Could tomato (or lycopene) prevent prostate cancer?
The intake of cooked tomatoes, and the lycopene they contain, is associated with decreased risk of prostate cancer in several major epidemiological studies.
Rodents - In a fist animal model of prostate cancer, Imaida et al (2001) found no significant protection afforded by 15 to 45 ppm lycopene in dimethylaminobiphenol induced rats. However, a close look at their data shows that lycopene-fed rats had three-times less carcinoma than controls, in two independent studies (1/18 and 2/19 incidences vs. 8/23 in first study; 3/17 and 2/16 vs. 8/23 in second study). These data are consistent with a protection.
Boileau et al (2003) showed that freeze-dried tomato powder clearly protected the methylnitrosourea-testosterone-treated rats: the hazard ratio was 0.74 with 95%CI = 0.59 to 0.93. In contrast, 161 ppm lycopene had no effect (N.S. 9% decrease in mortality). The methylnitrosourea-testosterone treatment induces carcinoma in the dorsolateral and anterior prostate, which may be closer to human cancer than the ventral location induced by dimethylaminobiphenol. Further analysis of these data shows that tomato powder and pure lycopene significantly decreased the hazard risk for prostate cancer death by 56% and 44% respectively, after 45 wk (both p<0.05).>
Humans - No definitive clinical trial was done in humans yet. However, at least three small scale intervention studies were conducted in volunteers. Together, they give convincing evidence that tomato sauce, or lycopene, shrinks prostate cancer in humans.
H-1- The proportion of apoptotic cells increased three-fold in the prostate carcinoma of 32 patients given tomato sauce for 3 weeks (30 mg lycopene/d), compared with pre-treatment value (Kim, N&C 2003). However, the difference with control patients not given tomato did not reach significance. The same study shows that tomato sauce significantly reduced the level of serum prostate-specific antigen (PSA), and the level DNA oxidative damage in the prostate (Chen JNCI 2001; Bowen, EBM 2002).
H-2- Fifteen prostate cancer patients given tomato oleoresin extract (30 mg lycopene/d) for 3 weeks had smaller tumors (80% vs. 45% less than 4 ml), and lower level of invasion of both prostatic and extra-prostatic tissues, compared with subjects in the control group (N=11). In addition, the intervention reduced PSA levels (Kucuk, CEBP 2001).

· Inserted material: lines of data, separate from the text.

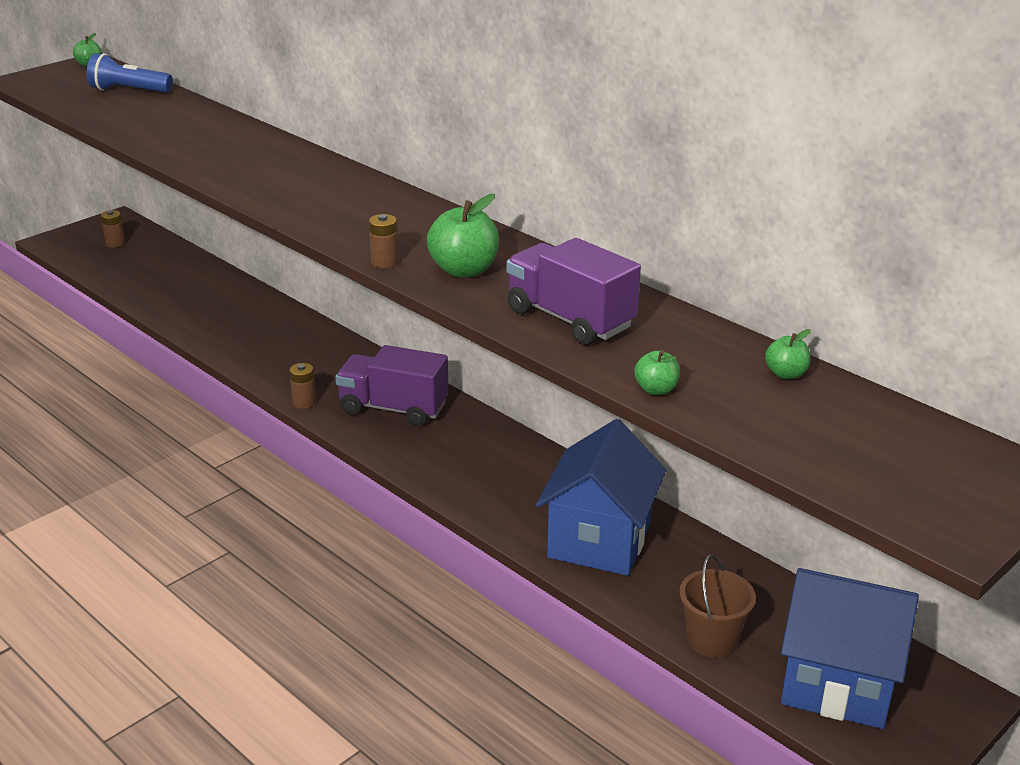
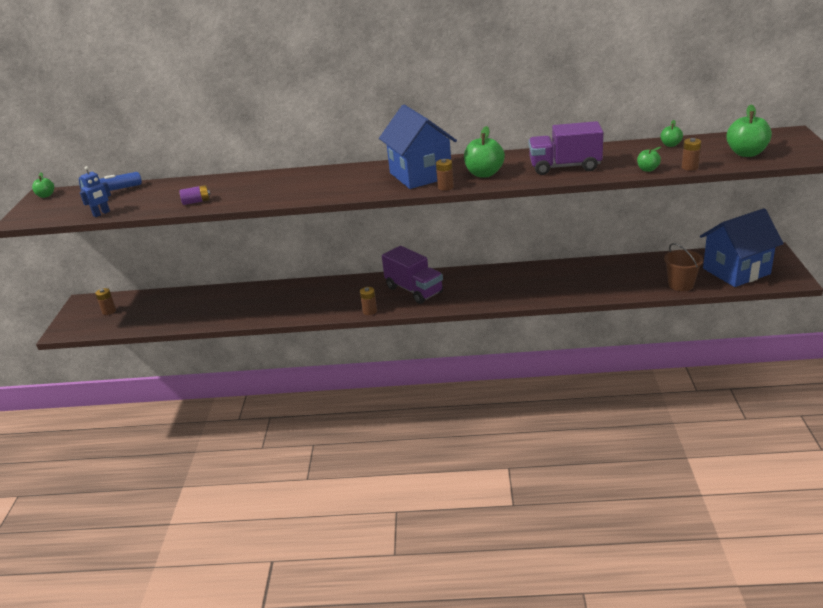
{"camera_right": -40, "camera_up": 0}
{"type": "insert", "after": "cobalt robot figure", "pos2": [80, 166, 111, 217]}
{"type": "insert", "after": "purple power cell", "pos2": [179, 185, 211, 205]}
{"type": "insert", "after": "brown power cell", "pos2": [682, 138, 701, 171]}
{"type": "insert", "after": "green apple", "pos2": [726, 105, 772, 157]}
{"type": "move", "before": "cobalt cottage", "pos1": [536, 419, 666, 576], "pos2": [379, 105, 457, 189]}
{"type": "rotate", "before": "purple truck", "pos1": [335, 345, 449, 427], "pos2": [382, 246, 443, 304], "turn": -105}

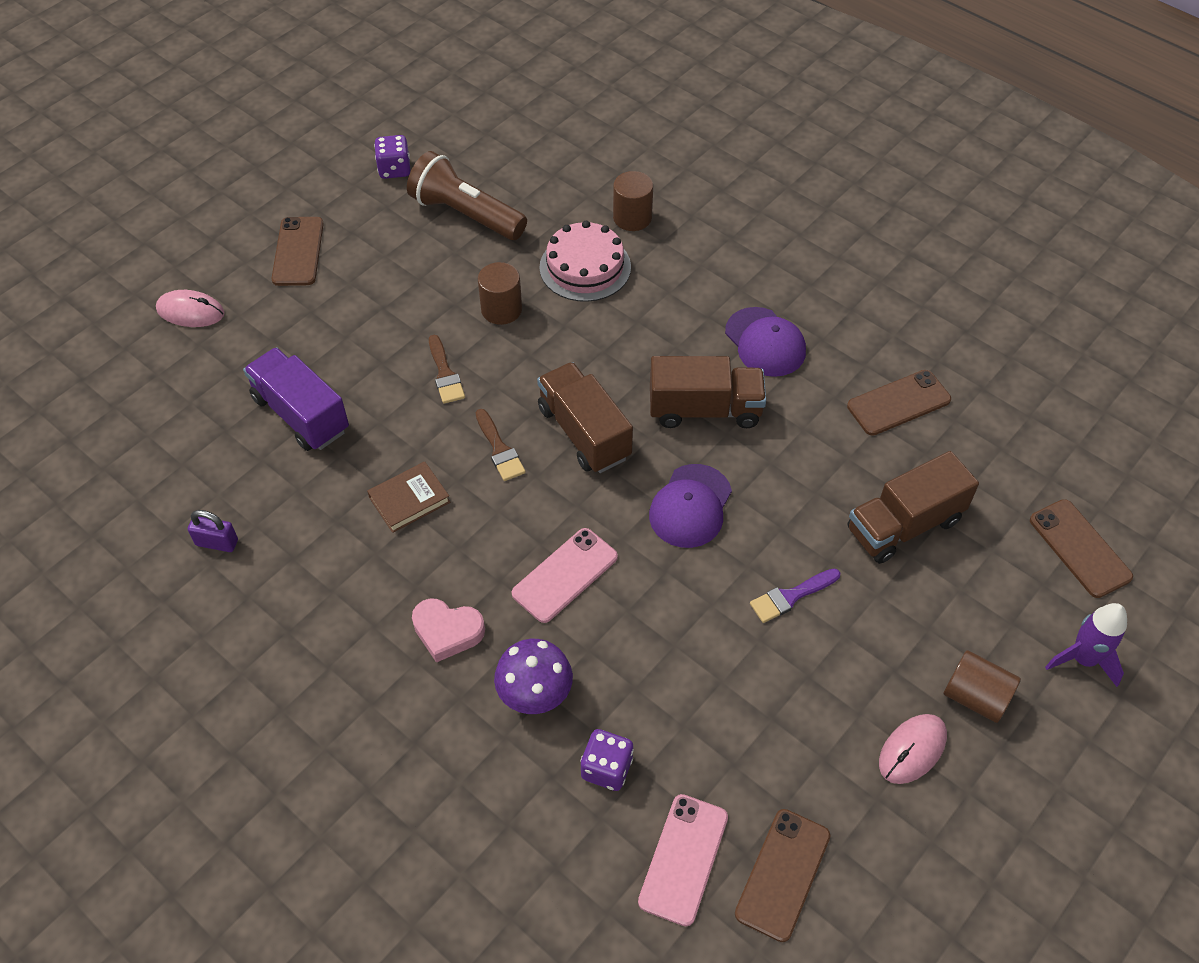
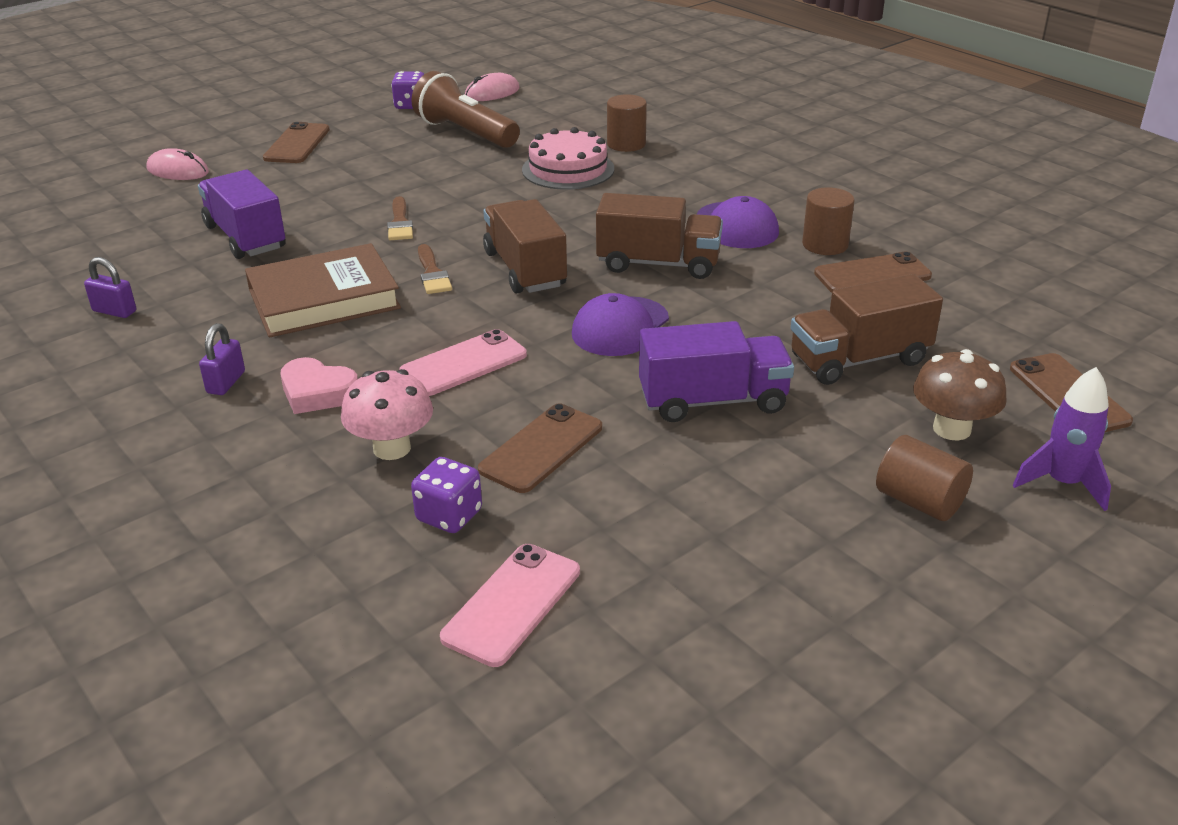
{"camera_right": 10, "camera_up": -20}
{"type": "insert", "after": "purple lock", "pos2": [199, 323, 245, 395]}
{"type": "insert", "after": "brown mushroom", "pos2": [913, 349, 1007, 441]}
{"type": "move", "before": "brown cylinder shape", "pos1": [478, 262, 522, 325], "pos2": [802, 187, 855, 255]}
{"type": "move", "before": "brown phone", "pos1": [735, 809, 830, 942], "pos2": [478, 403, 602, 493]}
{"type": "move", "before": "pink computer mouse", "pos1": [879, 714, 947, 784], "pos2": [465, 73, 520, 101]}
{"type": "replace", "before": "purple brush", "after": "purple truck", "pos1": [750, 568, 840, 623], "pos2": [639, 321, 794, 422]}
{"type": "recolor", "before": "purple mushroom", "after": "pink mushroom", "pos1": [494, 639, 573, 714], "pos2": [341, 369, 433, 460]}
{"type": "resize", "before": "brown hardcover", "pos1": [367, 462, 450, 533], "pos2": [245, 243, 401, 338], "scale": 1.86}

H-3- The third study involved 54 prostate cancer patients for two years. They all underwent orchidectomy, and half of them were given 4 mg lycopene/d via two capsules. Each LycoredTM capsule contains: lycopene 2mg, vitamin A palmitate 2500 I.U., alpha-tocopheryl acetate 10 I.U, vitamin C 50 I.U, zinc sulphate monohydrate 27.45 mg, monohydrated selenium dioxide 70 µg (Dr R.N. Gupta, personal communication). Several tumor markers, including PSA levels, uroflowmetry and bone scans were significantly improved in the lycopene group. Strikingly, 12 patients died in the control group, but seven only in the lycopene group (p<0.001)>
Conclusion on lycopene and prostate- These studies support the hypothesis that tomato reduces the risk of prostate cancer. No direct evidence is given that lycopene alone has chemopreventive properties. One rat study points out that whole tomato is protective, but not pure lycopene. Human studies were done with tomato sauce or extracts, or lycopene mixed with other antioxidant molecules. Animal and human studies fit together, but they were done simultaneously: In this ongoing success story, rodents studies were not "predictive", since rats results were not known before humans trial were set up.